To investigate the role of aberrant miR-32-5p in pediatric enteritis induced by H. pylori.

METHODS

MiR-32-5p expression was detected by quantitative real time-polymerase chain reaction. The biological role of miR-32-5p in H. pylori-treated intestinal epithelial cells was evaluated by Cell Counting Kit-8 assay and flow cytometry. The potential target of miR-32-5p was predicted with TargetScanHuman and verified by luciferase assay. The downstream mechanism of miR-32-5p was explored by using molecular biology methods.

RESULTS

We found that miR-32-5p was overexpressed in serum of H. pylori-induced pediatric enteritis. Further investigation revealed that H. pylori infection promoted the death of intestinal epithelial cells, and increased miR-32-5p expression.

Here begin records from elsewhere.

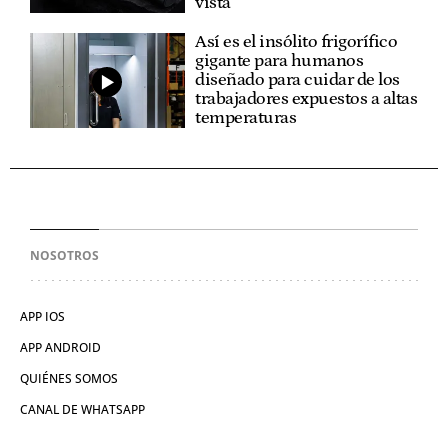
vista
Así es el insólito frigorífico
gigante para humanos
diseñado para cuidar de los
trabajadores expuestos a altas
temperaturas
NOSOTROS
APP IOS
APP ANDROID
QUIÉNES SOMOS
CANAL DE WHATSAPP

Moreover, miR-32-5p mimic further facilitated apoptosis and inflammatory cytokine secretion of intestinal epithelial cells. Further exploration revealed that SMAD family member 6 (SMAD6) was the direct target of miR-32-5p, and SMAD6 overexpression partially rescued cell damage induced by H. pylori. The following experiments showed that miR-32-5p/SMAD6 participated in the apoptosis of intestinal epithelial cells induced by transforming growth factor-β-activated kinase 1 (TAK1)-p38 activation under H. pylori infection.

CONCLUSION

Our work uncovered the crucial role of aberrant expression of miR-32-5p in H. pylori–related pediatric enteritis, and suggested that the TAK1-p38 pathway is involved in it.

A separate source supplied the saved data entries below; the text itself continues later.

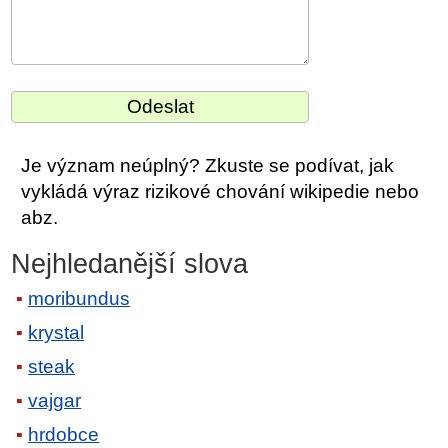
Je význam neúplný? Zkuste se podívat, jak
vykládá výraz rizikové chování wikipedie nebo
abz.
Nejhledanější slova
moribundus
krystal
steak
vajgar
hrdobce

Keywords: MiR-32-5p, SMAD family member 6, Transforming growth factor-β-activated kinase 1, Apoptosis, Enteritis, Helicobacter pylori

Core tip: Our study demonstrated the harmful role of aberrant miR-32-5p in Helicobacter pylori (H. pylori)-infected intestinal epithelial cells. Further investigation showed that SMAD family member 6 (SMAD6) was the downstream of miR-32-5p and exerted an opposite role in this process. What’s more, miR-32-5p/SMAD6 contributed to transforming growth factor-β-activated kinase 1-p38 cascade activation in intestinal epithelial cells under H. pylori infection. These findings provide a novel insight into the pathogenesis of pediatric enteritis caused by H. pylori.